§ Assigned task: Retype the records below word for word, taking everything from the line that contains "Hi, I’m @Hussi786Burhan" down to the last line of the records, with both of those lines included.

Content starts

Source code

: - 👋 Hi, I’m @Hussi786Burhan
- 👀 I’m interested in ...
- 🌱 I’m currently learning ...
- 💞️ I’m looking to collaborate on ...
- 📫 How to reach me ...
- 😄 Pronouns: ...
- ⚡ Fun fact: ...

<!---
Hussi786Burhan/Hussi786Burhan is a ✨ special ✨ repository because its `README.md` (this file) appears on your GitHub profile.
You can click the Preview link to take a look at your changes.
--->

Content ends

§ Written solution:
: - 👋 Hi, I’m @Hussi786Burhan
- 👀 I’m interested in ...
- 🌱 I’m currently learning ...
- 💞️ I’m looking to collaborate on ...
- 📫 How to reach me ...
- 😄 Pronouns: ...
- ⚡ Fun fact: ...

<!---
Hussi786Burhan/Hussi786Burhan is a ✨ special ✨ repository because its `README.md` (this file) appears on your GitHub profile.
You can click the Preview link to take a look at your changes.
--->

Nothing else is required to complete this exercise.